Publication information
- Publisher: King Hell Press
- Schedule: Monthly
- Format: Limited series
- Genre: Superhero;
- Publication date: August 1990 – May 1991
- No. of issues: 5
- Main characters: Black October: Midnight Mink & Chippy; Judge Jury & Kid Vicious; Moon Mistress & Luna; King Rad & Wild Boy;

Creative team
- Created by: Rick Veitch
- Written by: Rick Veitch
- Artist: Rick Veitch
- Letterer: Gary Fields

Collected editions
- Brat Pack: Heroes From Hell: ISBN 0-9624864-4-2

= Brat Pack (comics) =

Comic book series by Rick Veitch

Brat Pack is a comic book limited series by Rick Veitch (self-published under the company name King Hell Press). It is a dark satire on superhero sidekicks, influenced partly by the publicity stunt in which readers voted to kill off Batman's sidekick Jason Todd, but also built on other long-standing rumors and undercurrents in the history of the superhero genre, prominently commercialism, violence, and the fascist tendencies inherent in heroes.

== Plot ==
The residents of Slumburg, Pennsylvania are venting about their dislike for Chippy, the pink leather-clad sidekick of the gay superhero Midnight Mink. Dr. Blasphemy challenges the host of a local radio program to hold a call-in radio poll: if a majority votes for Chippy and his fellow superhero sidekicks to die, then Dr. Blasphemy will carry out the will of the people and murder them. Most of the general public call in to vote for the murder of the sidekicks.

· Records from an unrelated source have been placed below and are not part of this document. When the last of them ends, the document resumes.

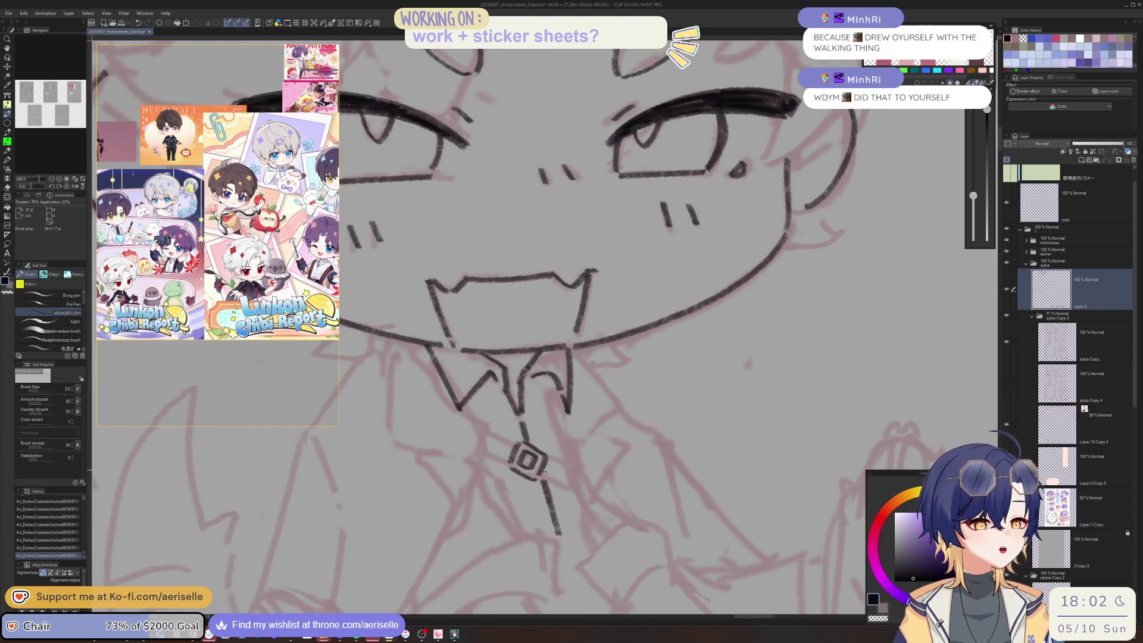
pyautogui.scroll(-1, 563, 489)
# - Lasso the diamond charm, move it up and left, and deselect
pyautogui.press('m')
pyautogui.scroll(1, 523, 456)
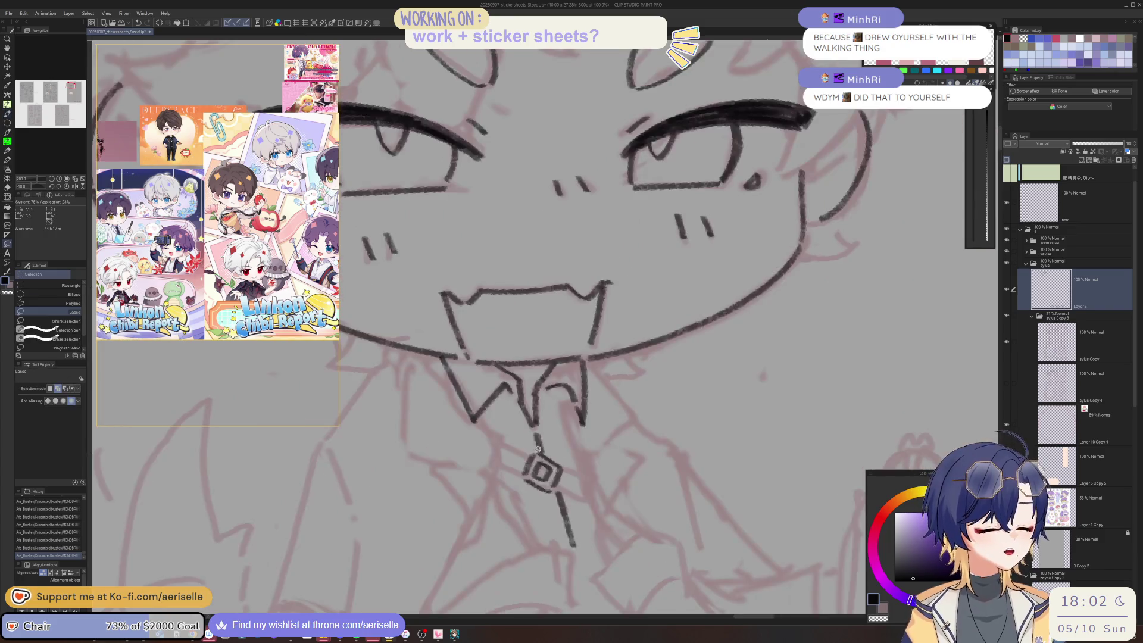
pyautogui.moveTo(523, 455); pyautogui.dragTo(553, 494)
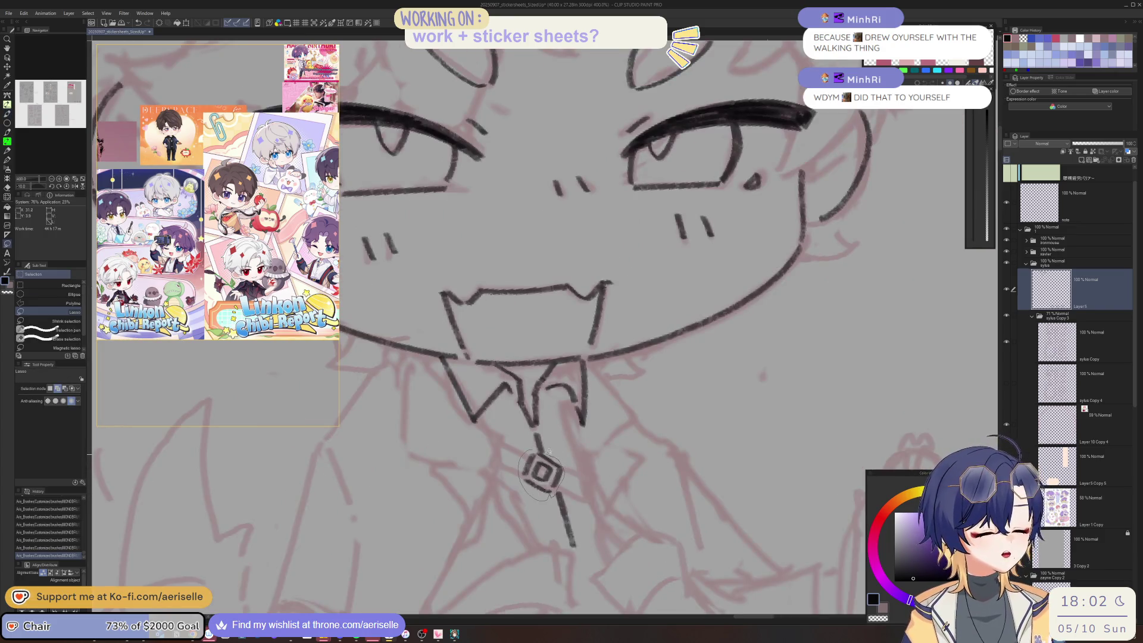
pyautogui.moveTo(549, 452); pyautogui.dragTo(544, 449)
pyautogui.press('k')
pyautogui.moveTo(466, 517); pyautogui.dragTo(444, 508)
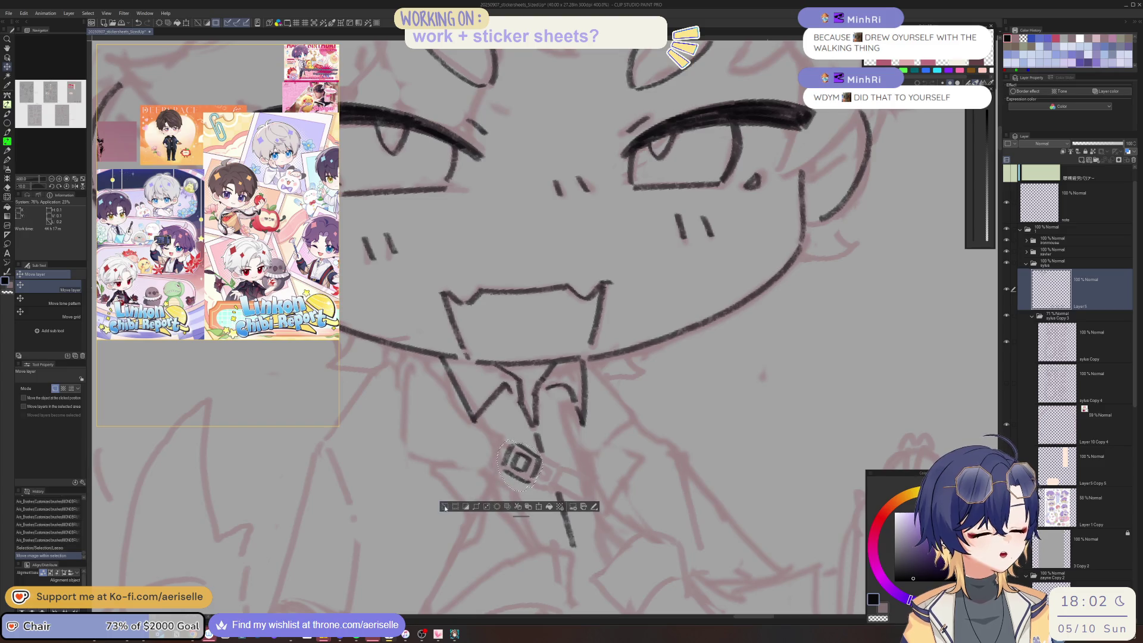
pyautogui.press('ctrl+d')
# - Join the diamond charm to the strap below with connecting strokes
pyautogui.press('b')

Meanwhile, Chippy talks with a local priest about the cruelty of the heroes that he and his friends work for. Leaving the confessional chamber, a young altar boy named Cody notices the teen hero leave and realizes that his priest knows the heroes.

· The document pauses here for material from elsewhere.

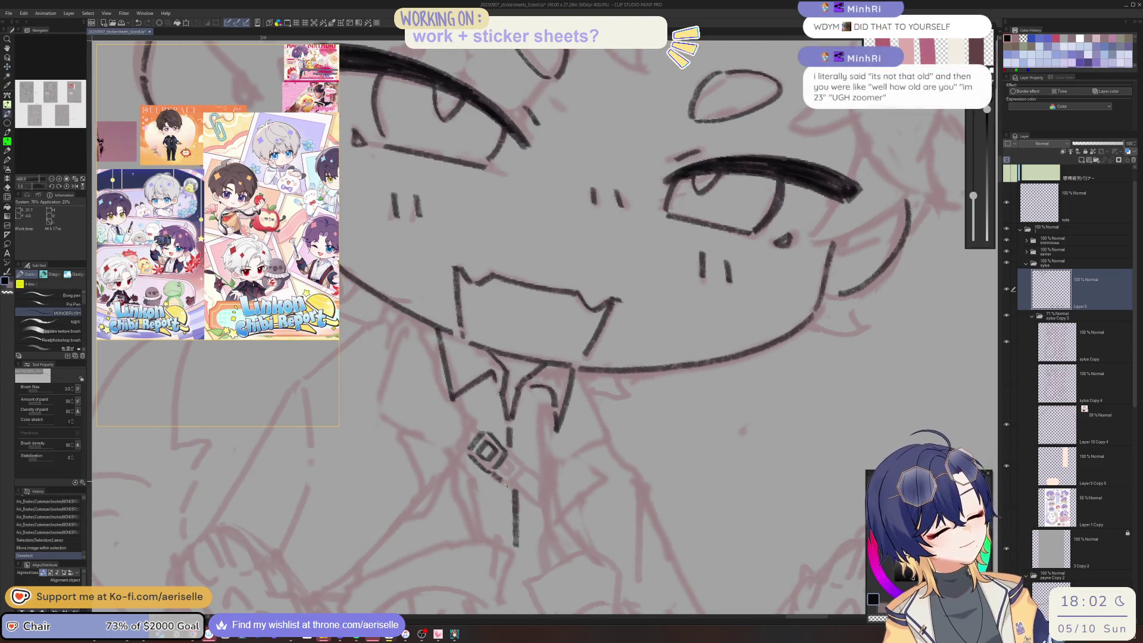
pyautogui.moveTo(507, 486); pyautogui.dragTo(517, 494)
pyautogui.moveTo(509, 453); pyautogui.dragTo(510, 463)
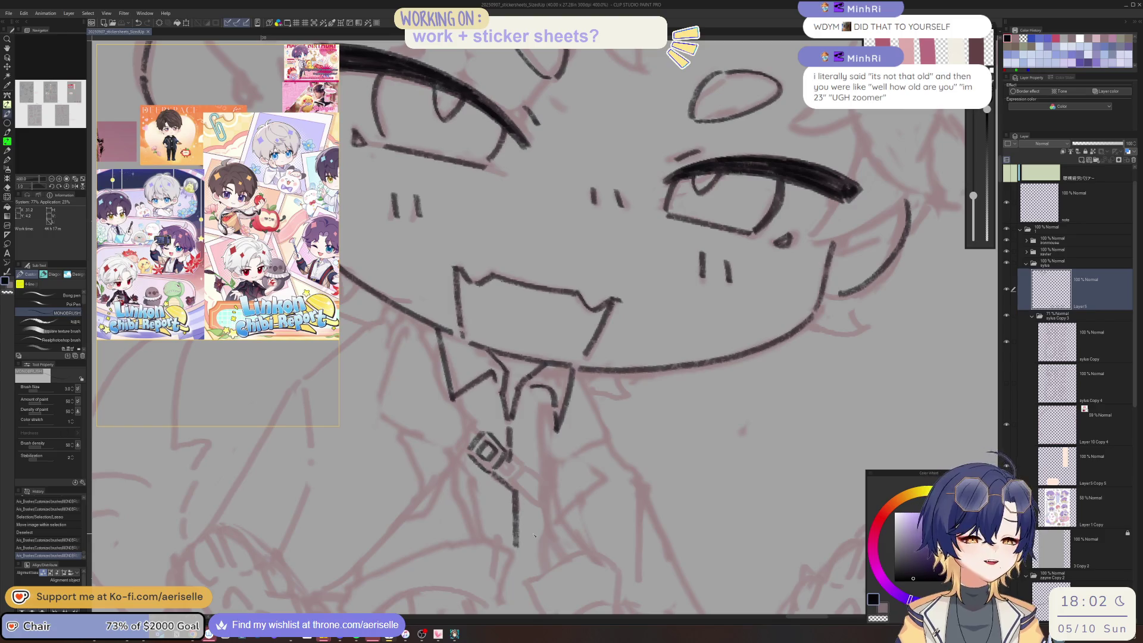
# - Erase and thin the stray lines below the tie, then ink new tie lines
pyautogui.press('e')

That evening, a sudden explosion kills three of the sidekicks and horribly disfigures Chippy. Horribly maimed, Chippy goes into hiding.

The four heroes whose sidekicks were killed, known collectively as Black October, have licensed their images to various corporations for profit; however, their contracts state that they must have teen sidekicks. They order Father Dunn to find replacement sidekicks. Cody offers himself as the new Chippy.

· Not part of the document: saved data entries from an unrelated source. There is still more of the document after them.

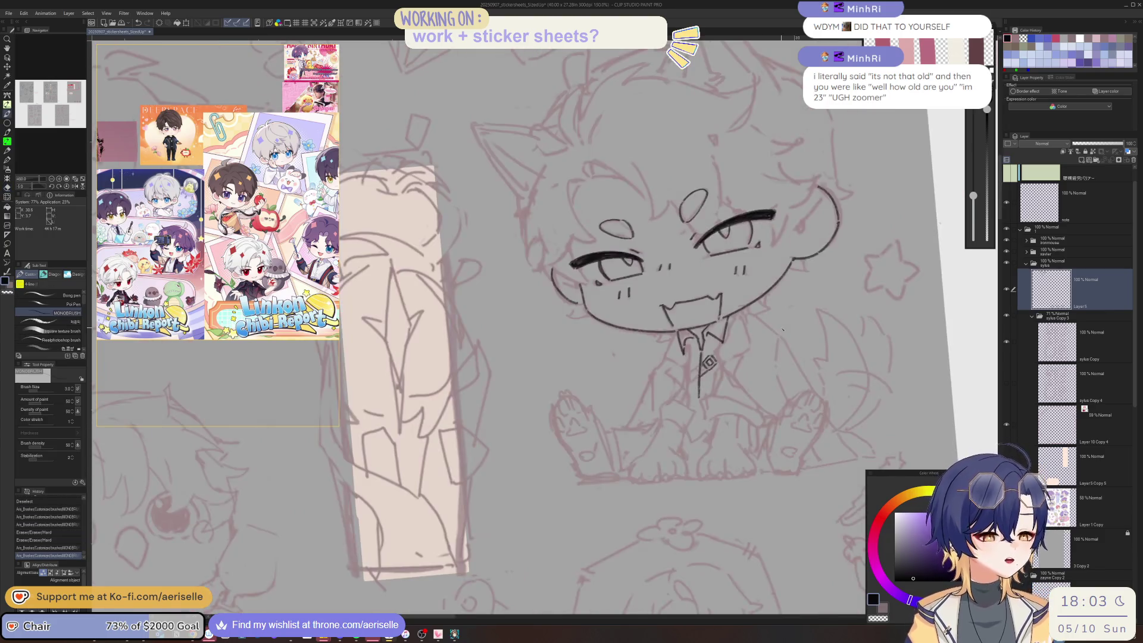
pyautogui.scroll(4, 561, 397)
pyautogui.press('e')
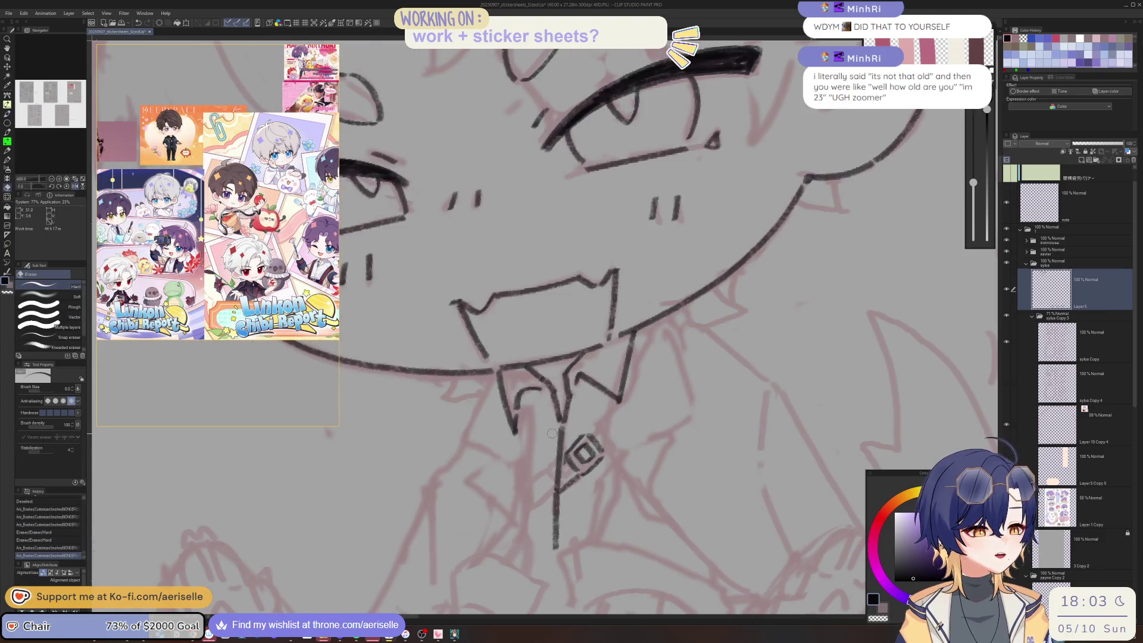
pyautogui.moveTo(552, 429); pyautogui.dragTo(549, 549)
pyautogui.moveTo(644, 369)
pyautogui.mouseDown()
pyautogui.moveTo(534, 381)
pyautogui.moveTo(666, 449)
pyautogui.mouseUp()
pyautogui.press('p')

As the series progress, the four heroes systematically break their young charges mentally and physically. By the end, all four teen heroes are irrevocably broken mentally, just like their predecessors. Meanwhile, Cody finds himself repeatedly visiting Father Dunn. He reveals that all three of his fellow sidekicks hate and despise him. He further states that he has become disaffected with the life of a hero.

Dr. Blasphemy reveals that the kids are pawns of corporate America: they require the psychopathic heroes have teen sidekicks to make them appear wholesome to the masses. Blasphemy then reveals that the superheroes murdered their sidekicks' parents so they would not have to split the money from the merchandise deals. In one document, Chippy discovers a clause stating that when the sidekicks come of legal age, the heroes must start splitting the proceeds from their merchandise/media deals with their sidekicks. Chippy realizes that the superheroes were responsible for the bomb blast that killed their original sidekicks, all of whom were on the verge of turning 18. However, before they can do anything, a bomb is dropped on the church from a plane flown by Black October.

Father Dunn hangs himself in the bell tower. Suddenly, the electrical storm reaches its peak as long-lost superhero True-Man returns and murders his former friends by trapping them under the church bell which he melts on top of them. It is revealed that Dr. Blasphemy is King Rad's butler. The final shot shows the church in ruins as the radio declares a state of emergency and tells everyone to stay indoors until the lightning storm is over.

== Reception ==
Brat Pack is Rick Veitch/King Hell's top-selling title, with the fourth edition selling out in late 2007. Veitch released a fifth edition in 2009. Comics reporter Heidi MacDonald considers Brat Pack the third part of "the troika of immortal works dissecting the superhero genre, with the other two being Dark Knight and Watchmen. Indeed, for those brave readers looking for a follow-up to Watchmen, Brat Pack could be just the thing."

In 1992, Brat Pack was nominated for the "Best Finite Series" Eisner Award.

==Adaptations==
In 2010, Brat Pack was optioned by ARS Nova, the producers of Black Dynamite. The film was never made.